The number of obese people in the world has nearly doubled in the last 30 years, according to a new study examining worldwide obesity trends.
Meanwhile, blood pressure and cholesterol levels have dropped in high-income countries since 1980, according to two other studies. The use of drugs likely contributed to the decrease in blood pressure, researchers said.
Globally, women have higher body mass indices (BMIs are a measure of weight and height) than men, on average. But men have higher BMIs than women in high-income regions, said study researcher Majid Ezzati of Imperial College London, who analyzed global data for all three studies.
Ezzati and his colleagues studied blood pressure, BMI and cholesterol trends in 199 countries. They found that health trends differed from region to region. In sub-Saharan Africa, for example, blood pressure levels increased over the last 30 years, whereas blood pressure levels decreased in Australian women and American men.
The differences emphasize that “our nutritional environment and nutritional policy is important” in influencing our health, Ezzati told MyHealthNewsDaily.
The three studies were published online today (Feb. 3) in the journal Lancet.
Nearly 10 percent of all men in the world were obese in 2008, up from 4.8 percent in 1980. And nearly 14 percent of women were obese in 2008, compared with 7.9 percent in 1980, according to the study.

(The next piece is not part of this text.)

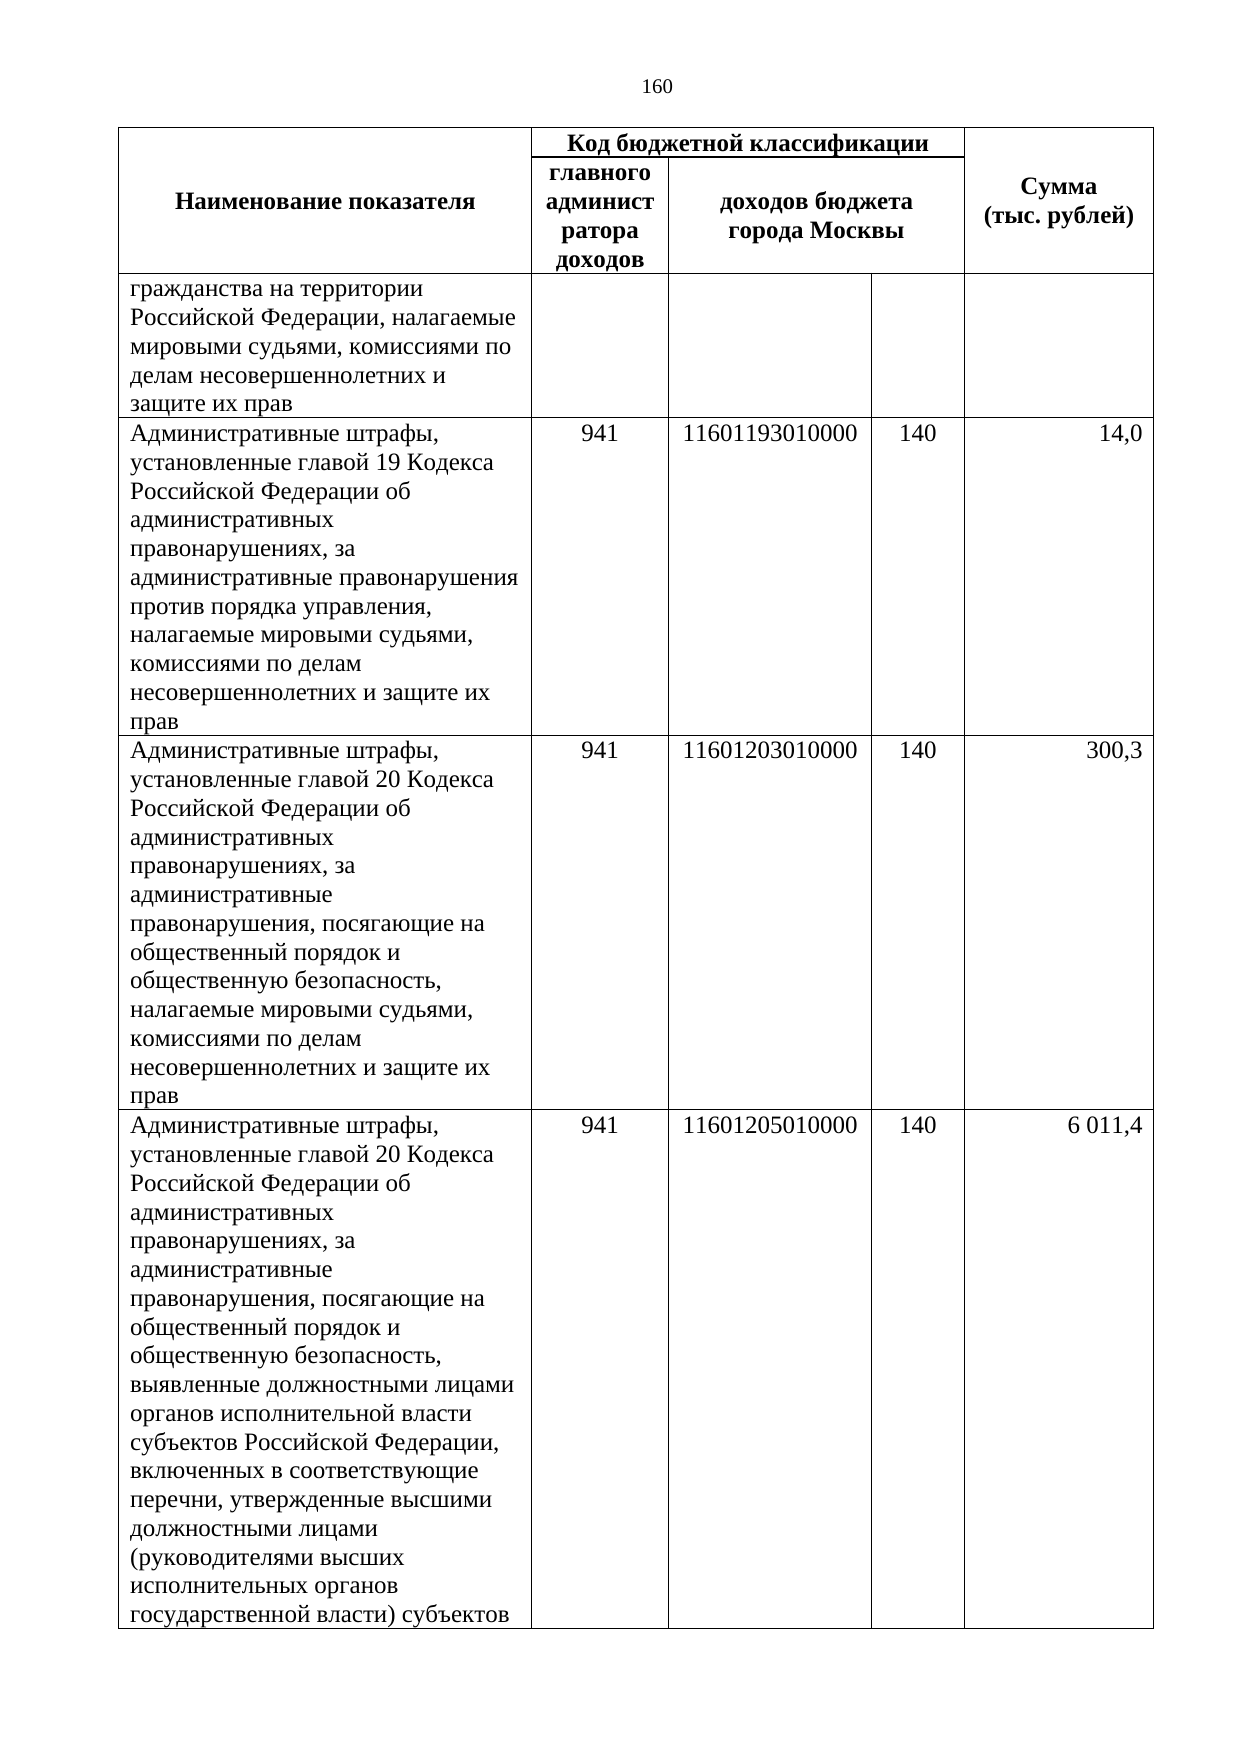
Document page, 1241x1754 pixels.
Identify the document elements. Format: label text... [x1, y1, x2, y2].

The Pacific islands had the highest BMI, with an average of 34 to 35 (a BMI of 30 or higher indicates obesity).
The United States has the highest average BMI among high-income countries, and also had the most rapid increase in BMI in the last 30 years — an increase in 1 BMI point for each decade, the study said.
Japan has the lowest average BMI, with about 22 for women and 24 for men, the study said. (Normal-weight people are those with BMIs between 18.5 and 24.9.)
Reduction in physical activity and high consumption of processed carbohydrates and refined sugars are finally showing their impact on our health, said Dr. Venkat Narayan, a professor of global health and medicine at Emory University in Atlanta.
Globally, blood pressure levels decreased between 1980 and 2008, according to the study. Women's blood pressure decreased in Western Europe, Australia and New Zealand, and men's blood pressure decreased the most in North America, Western Europe, Australia and New Zealand, the study said.
Blood pressure is on average lowest in South Korea, Cambodia, Australia, Canada and the United States, according to the study. This is likely because of good access to hypertensive drugs in these countries, Narayan said.
Average blood pressure increased in the Pacific islands, east Africa and south and southeast Asia over the last 30 years. And out of all the regions in the world, blood pressure is highest in Baltic and east and west African countries, the study said.
Increased blood pressure can at least partially be attributed to rapid urbanization in low- and middle-income countries, Narayan said. Urbanization generally brings more processed foods — with high salt and low potassium — and more sedentary lifestyles to a region.
“What took countries like Europe and the U.S. 100 years is happening in 10 to15 years for these countries,” Narayan told MyHealthNewsDaily.
Lack of access to low-cost medications could also contribute to rising blood pressure in these regions, he said.
Average cholesterol levels fell between 1980 and 2008 in high-income regions such as Australia, New Zealand, North America and Western Europe. But cholesterol levels increased in east and southeast Asian countries such as Japan, China and Singapore, the study said, likely because of the increase in animal products and fats in the diets of people in those countries.
But cholesterol levels are still highest in Australia and New Zealand, North America and Western Europe, because these regions had very high cholesterol levels to begin with, Ezzati said.
Globally, total cholesterol was lowest in sub-Saharan Africa. Among high-income countries, total cholesterol was lowest in Greece, the United States, Sweden and Canada, the study said.
While cholesterol-lowering statin drugs could account for half of the decrease in cholesterol in high-income countries, public health campaigns against saturated and trans fats also likely played a role, Narayan said.
Still, “Any gains we make [in blood pressure and cholesterol] will get lost unless we also attack obesity,” Narayan said. Obesity also increases the risk of Type 2 diabetes, which can cause kidney failure and blindness.
The world needs to view obesity, cholesterol and blood pressure as threats not just to health, but also to economies, he said.
“These diseases are beginning to strike young people, particularly at low- and middle- income countries,” Narayan said. “It's costly not just to health systems, but also to economies, because they're losing the best part of their years when they're most productive.”
Pass it on: Global obesity has nearly doubled in the last 30 years, but cholesterol and blood pressure decreased, likely because of medications and lifestyle changes.